I am open to suggestions to get over this phase. Share how you wade through the early incarnations of your novels.

Tuesday, August 10, 2010

[Twitter Talks] People about titles

I talked about the secret mission of titles back in July [and no, they are not FBI sanctioned hit men; titles are geeky] and that got me thinking how other people valued titles. Did they glaze over titles as an announcement? Did they pay attention to the title? Did they track back to see whether it fits the story being told? So, I turned to Twitter. Here is the question I posted:

#Question: What role does the title of a work play for you? [important or not]

Somehow I also managed to lose some replies, which I though I copied, but in fact had not, simply because my mind has decided to create false memories. This is why I am running a shorter version this time around. Here is the breakdown by groups. 

GROUP 1: Fans

@rachaelnfox Sometimes the title is everything. Its what catches my attention.If the title is bad the cover better be good. Otherwise, no go.

@RebeccaEmin Surely it's one of the most important things? In a book shop, the cover sells the book. The title being part of that.

GROUP 2: Lukewarm sympathizers [badly used, I know]

@Hagelrat I'd like to say not, but browsing on spec I'm guided by cover & title. A bad or misleading title can mean I pass over a book.

@Susi_Sunshine I hate silly titles or the misleading kind. I hate to be disappointed by a book. For me a good cover counts more. #coverwhore

@belovedsnail A title won't make me buy a book, but can put me right off.

GROUP 3: The Indifferent 

@Squirrelpunkd Not really. Sometimes, titles are just more of a placeholder than anything else.
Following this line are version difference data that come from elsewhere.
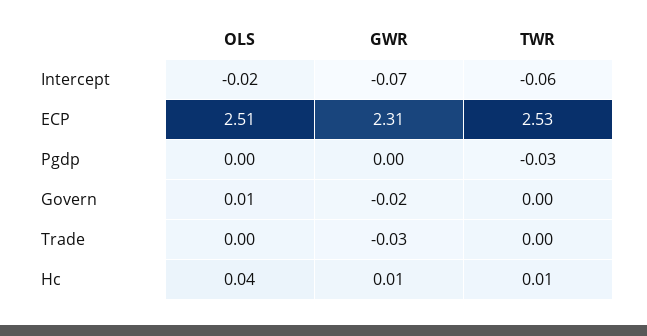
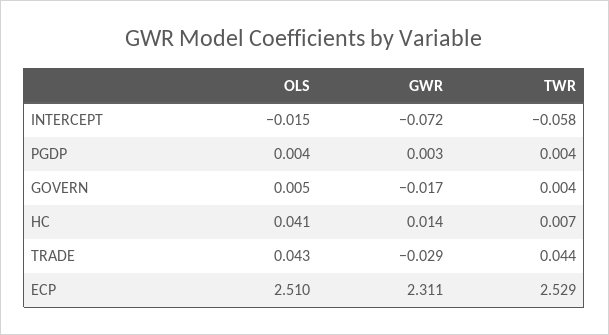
  {
    "OLS": {
      "Intercept": -0.015,
      "ECP": 2.51,
      "Pgdp": 0.004,
      "Govern": 0.005,
-     "Trade": 0,
+     "Trade": 0.043,
      "Hc": 0.041
    },
    "GWR": {
      "Intercept": -0.072,
      "ECP": 2.311,
      "Pgdp": 0.003,
      "Govern": -0.017,
      "Trade": -0.029,
      "Hc": 0.014
    },
    "TWR": {
      "Intercept": -0.058,
      "ECP": 2.529,
-     "Pgdp": -0.03,
+     "Pgdp": 0.004,
      "Govern": 0.004,
-     "Trade": 0,
+     "Trade": 0.044,
      "Hc": 0.007
    }
  }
@Squirrelpunkd Don't pay much attention to titles until I've read much of the story, to be honest 

The few responses here can be placed in three categories: those who value titles as important elements of the novel; those who don’t use titles as reason to buy, but are a guide to an extent and Larry, who just doesn’t care. Even with so few replies and however amateurish this statistic is, it sketches a realistic image of the titles’ importance. 

People are generally divided as far as titles go and at first glance it seems like a minor detail to fuss about. After all, having no foreknowledge of the title doesn’t hinder the story, the plot or the themes. Yes, it may hint at what the story is about and yes, along with the cover it makes a mean marketing too, but it is also very subjective whether a title fits a book /movie /whatever. The conclusion I have drawn is that titles are one of the elements that allows the reader /consumer to show their individuality, when approaching the book as a product. 

To back up what possibly sounds ridiculous, to reads a well structured plot, fast paced story, well written prose and endearing characters are of utmost importance. For different people, these elements would mean different things and would be of different importance [one trumping the other], but to an extent everybody hunts for quality. Titles represent the bait leading to the bits readers want. It’s up to the individual whether they would gobble it up, use it as a guide to a limited extent or simply disregard it.

More importantly. What do *you* make of it all?